Editorial: Buck stops with city council on airport policies
There are two obvious courses of action the Cottonwood City Council should take with regard to adoption of an operations and procedures manual for the airport.
The first would be to dump the document back into the lap of the Airport Commission. That should be done with the emphatic message that the airport crowd should not come back to the council with such a divisive attitude. Airport commissioners and facility users alike need be told they need to resolve their differences over the operations and procedures manual before the council will ever consider it.
Given the strong personalities involved, it's a given that such a course of action would require the mediation skills of someone such as City Manager Doug Bartosh to help the opposing sides find consensus.
Or, the council could choose to thank the members of the members of the airport commission for their efforts to date. They could tell them that they are done with their part of the job and now it is the council's job to craft the document that will become city policy.
With either course of action, what is important to remember is that the buck stops with the city council. The airport commission's role is to advise the council. The city council is not obligated in any way to follow that advice. The decisions of the airport commission are nothing more than a blueprint for the city council.

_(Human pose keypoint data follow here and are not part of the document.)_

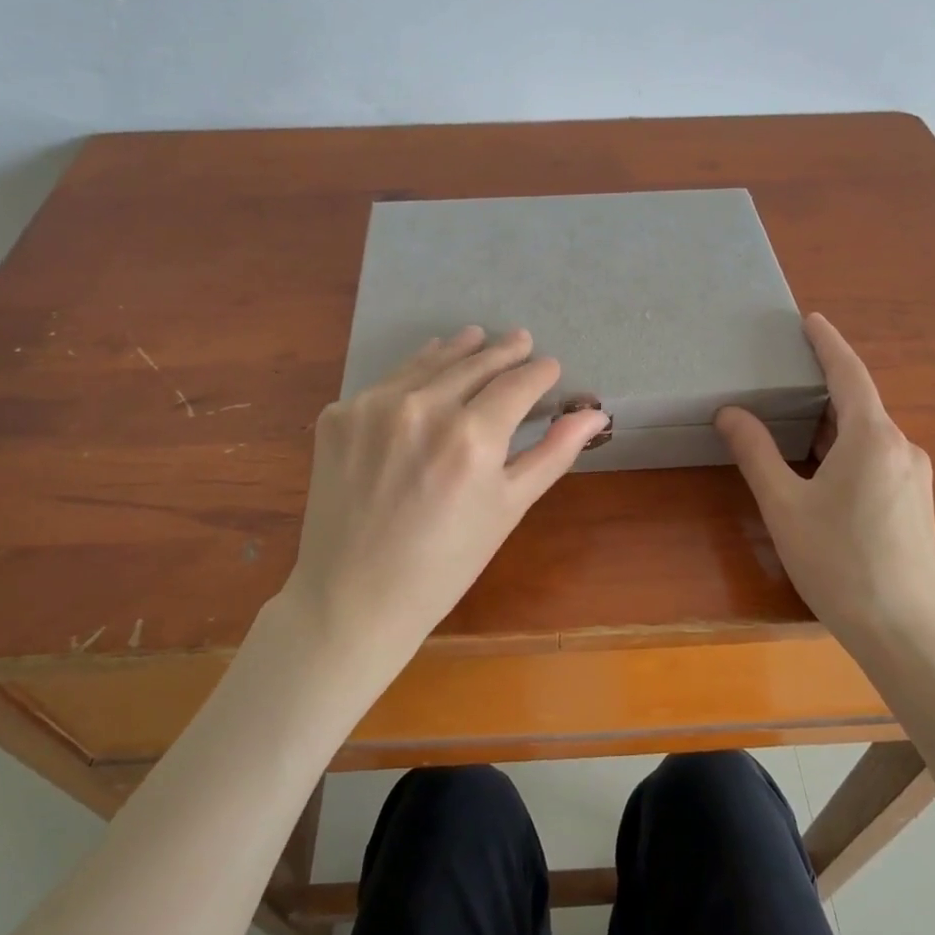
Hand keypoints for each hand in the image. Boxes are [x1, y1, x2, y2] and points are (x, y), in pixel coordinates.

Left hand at [283, 326, 608, 687]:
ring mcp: (373, 407)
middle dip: (503, 351)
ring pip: (427, 363)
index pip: (517, 384)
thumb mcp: (508, 509)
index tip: (549, 366)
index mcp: (472, 437)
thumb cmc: (446, 564)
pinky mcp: (338, 415)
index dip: (539, 372)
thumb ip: (552, 454)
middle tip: (520, 339)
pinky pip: (385, 384)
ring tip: (475, 336)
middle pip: (474, 363)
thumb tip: (596, 414)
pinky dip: (411, 375)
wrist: (354, 598)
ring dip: (457, 350)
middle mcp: (422, 408)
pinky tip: (423, 374)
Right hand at [715, 313, 934, 648]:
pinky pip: (879, 458)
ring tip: (795, 424)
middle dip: (824, 386)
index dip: (828, 343)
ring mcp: (915, 477)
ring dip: (834, 423)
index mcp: (871, 438)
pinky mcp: (917, 503)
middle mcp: (902, 447)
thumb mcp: (784, 506)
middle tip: (786, 377)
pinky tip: (824, 471)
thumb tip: (731, 413)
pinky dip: (847, 449)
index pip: (849, 373)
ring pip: (869, 434)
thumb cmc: (839, 563)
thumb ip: (756, 454)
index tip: (810, 319)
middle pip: (860, 403)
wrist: (905, 632)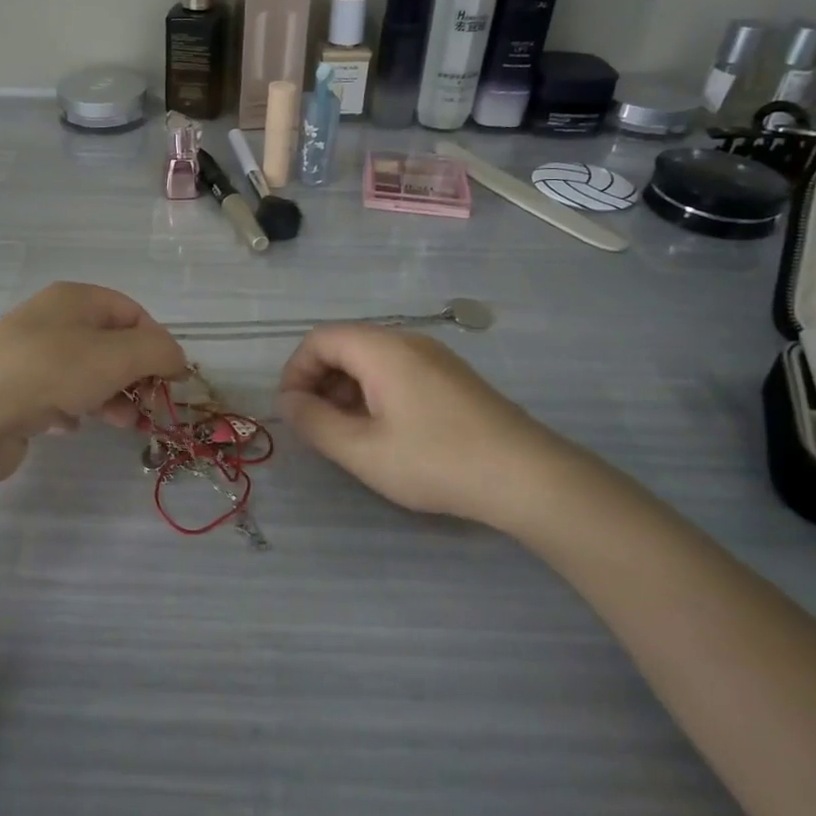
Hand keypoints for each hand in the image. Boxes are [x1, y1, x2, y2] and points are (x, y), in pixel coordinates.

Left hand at [0, 282, 184, 483]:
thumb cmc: (50, 372)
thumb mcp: (117, 356)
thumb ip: (159, 352)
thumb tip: (178, 360)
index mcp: (75, 298)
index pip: (132, 312)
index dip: (157, 343)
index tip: (172, 379)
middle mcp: (50, 320)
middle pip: (110, 344)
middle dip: (136, 375)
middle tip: (150, 407)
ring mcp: (28, 356)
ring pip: (85, 373)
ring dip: (110, 397)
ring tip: (120, 424)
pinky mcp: (13, 391)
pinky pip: (56, 396)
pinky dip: (73, 410)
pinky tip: (70, 426)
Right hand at [276, 325, 579, 530]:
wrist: (528, 477)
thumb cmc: (436, 461)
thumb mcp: (363, 451)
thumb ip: (314, 423)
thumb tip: (287, 402)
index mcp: (382, 349)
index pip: (320, 339)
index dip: (295, 371)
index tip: (292, 412)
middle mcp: (407, 341)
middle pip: (346, 345)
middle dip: (320, 381)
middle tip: (318, 427)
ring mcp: (435, 357)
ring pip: (372, 360)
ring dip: (347, 390)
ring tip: (349, 435)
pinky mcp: (453, 378)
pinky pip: (398, 372)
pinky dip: (375, 394)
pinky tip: (386, 433)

The council is not a rubber-stamp for the airport commission.
That means the council needs to accept the responsibility for deciding whether this proposed operations and procedures document will be a policy manual or an enforceable ordinance. It means the city council has to decide if it wants to take a heavy-handed approach to policy infractions such as the current recommendation to take away a pilot's "user key." Or, should this be an ongoing process of aviation education for airport users.
Further, the council needs to decide if its operations and procedures manual is a document that defines the day-to-day operations of a public-access airport, or one that requires adherence to the highest levels of FAA and Homeland Security scrutiny.
Bottom line: It is the Cottonwood City Council's job to make these decisions. No one else.